*What this task involves*
For this exercise, write out the whole listing below exactly, omitting its images.

*Dataset excerpt*

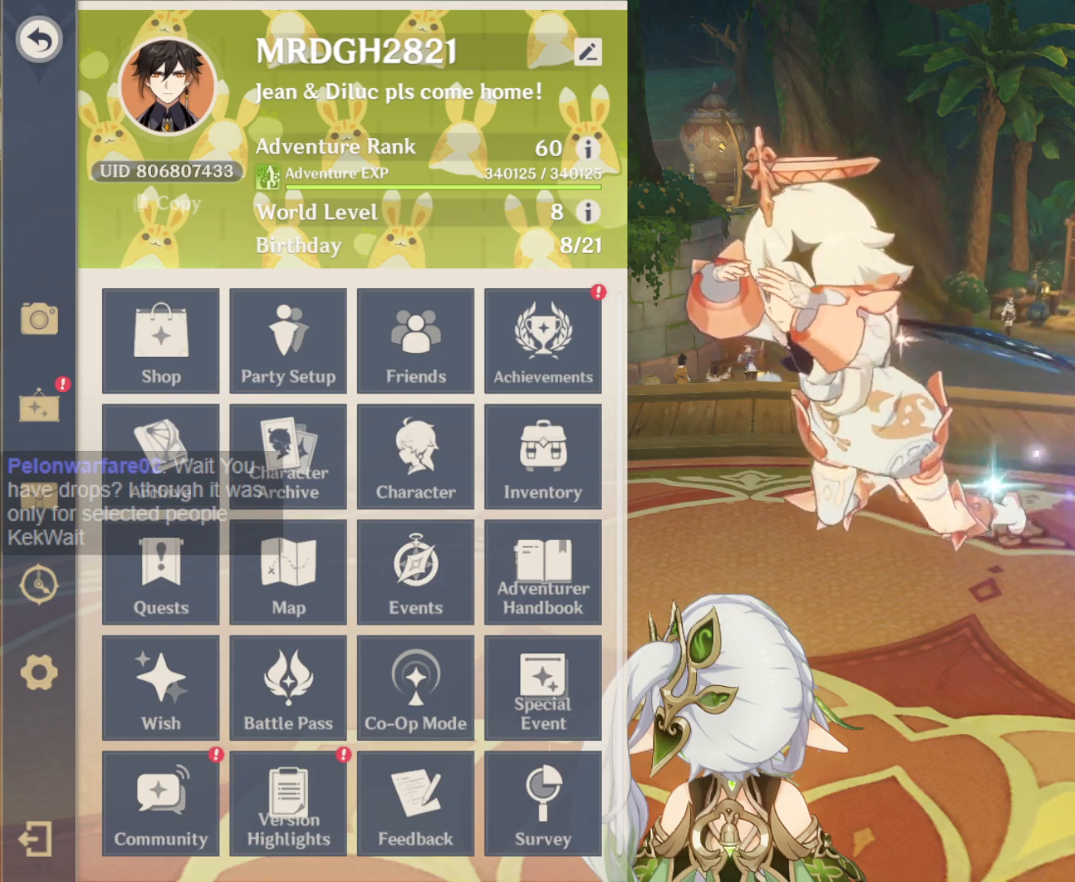
{"keys": [], "mouse": [], "events": [[267, "s", "down"], [317, "s", "up"], [417, "space", "down"], [500, "space", "up"]]}
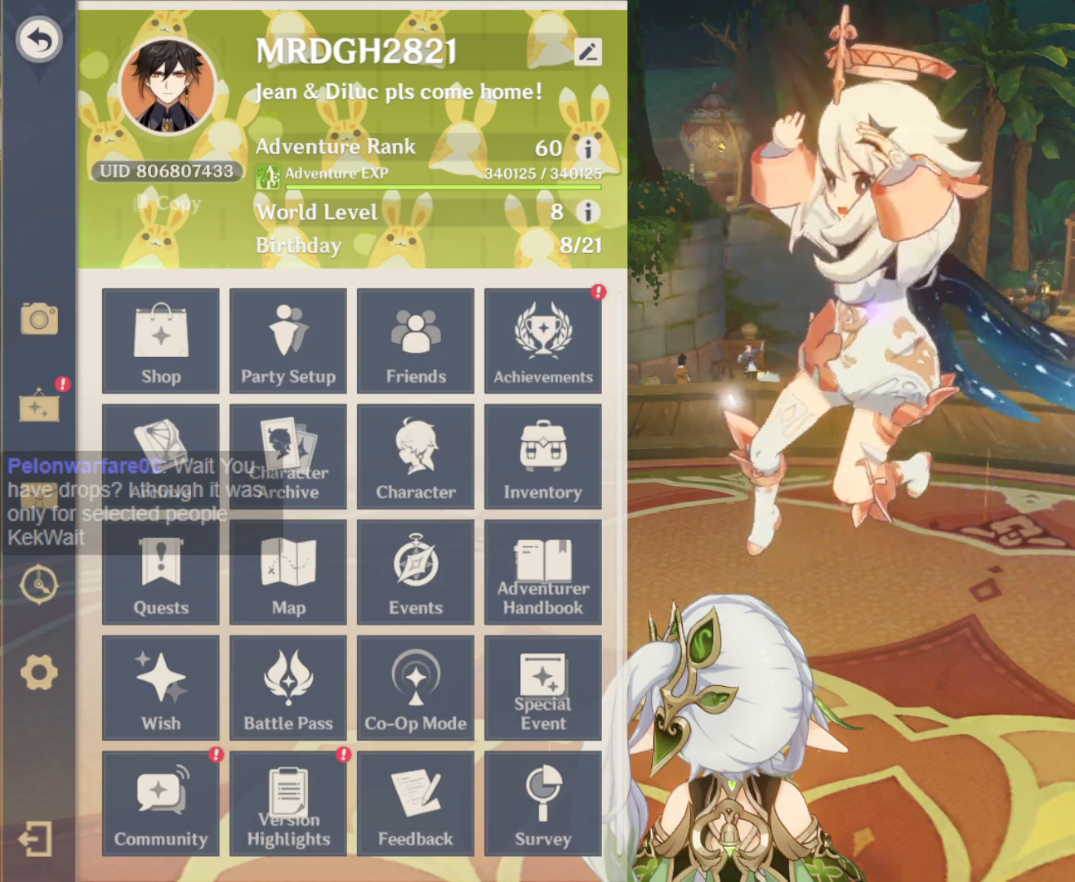
{"keys": [], "mouse": [], "events": [[333, "e", "down"], [383, "e", "up"]]}
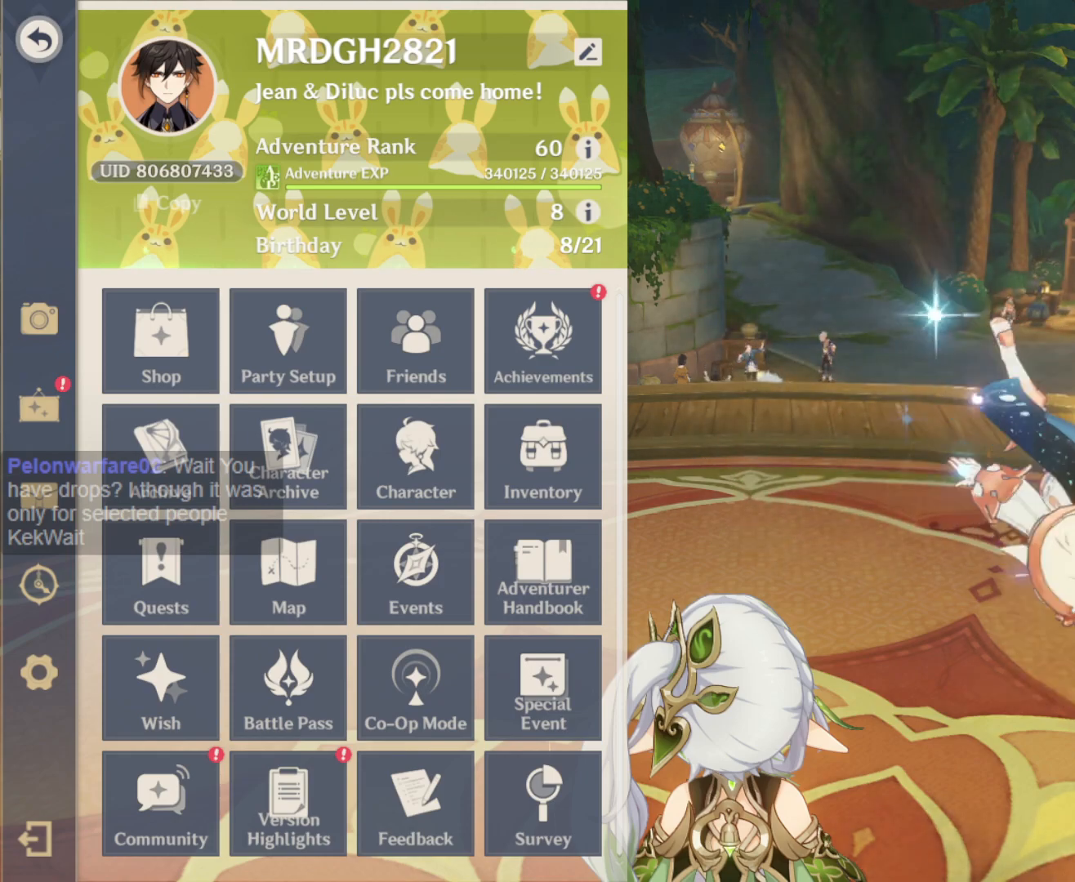
{"keys": [], "mouse": [], "events": [[17, "space", "down"], [67, "space", "up"], [167, "w", "down"], [217, "w", "up"]]}
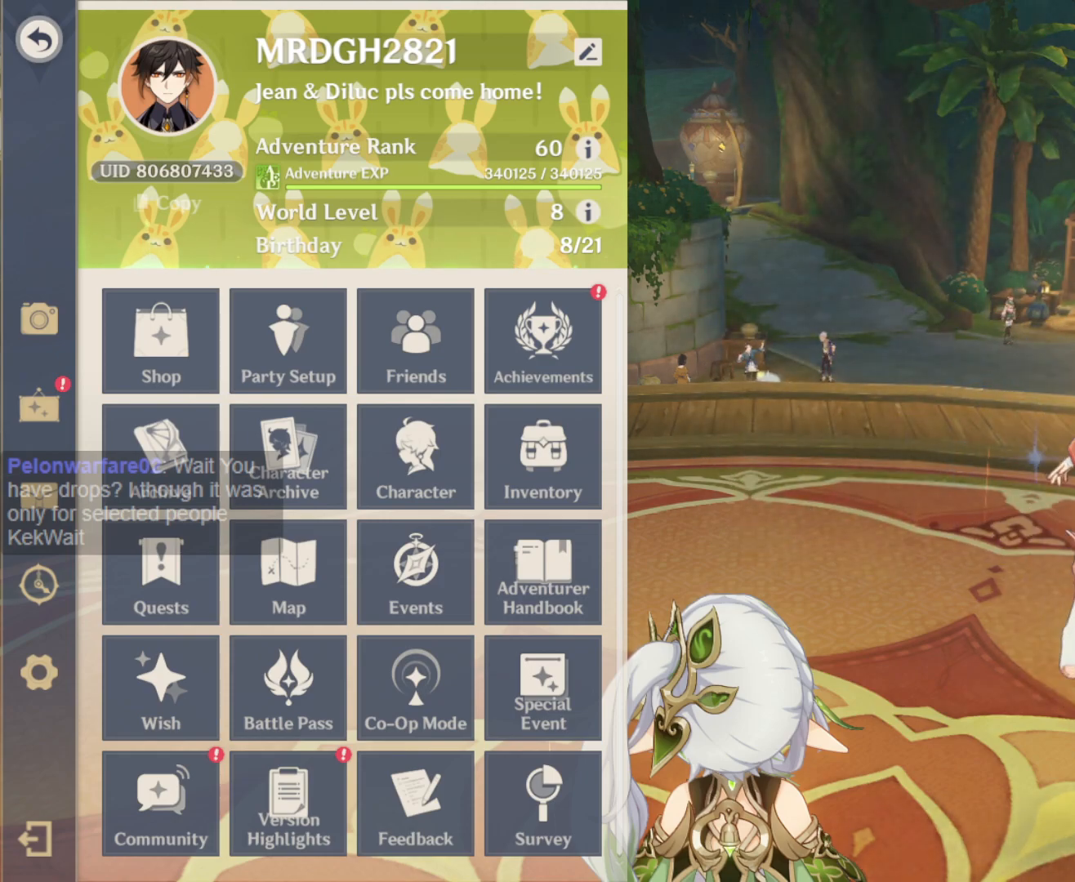
{"keys": [], "mouse": [], "events": []}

*Solution to this exercise*
{"keys": [], "mouse": [], "events": [[267, "s", "down"], [317, "s", "up"], [417, "space", "down"], [500, "space", "up"]]}
{"keys": [], "mouse": [], "events": [[333, "e", "down"], [383, "e", "up"]]}
{"keys": [], "mouse": [], "events": [[17, "space", "down"], [67, "space", "up"], [167, "w", "down"], [217, "w", "up"]]}
{"keys": [], "mouse": [], "events": []}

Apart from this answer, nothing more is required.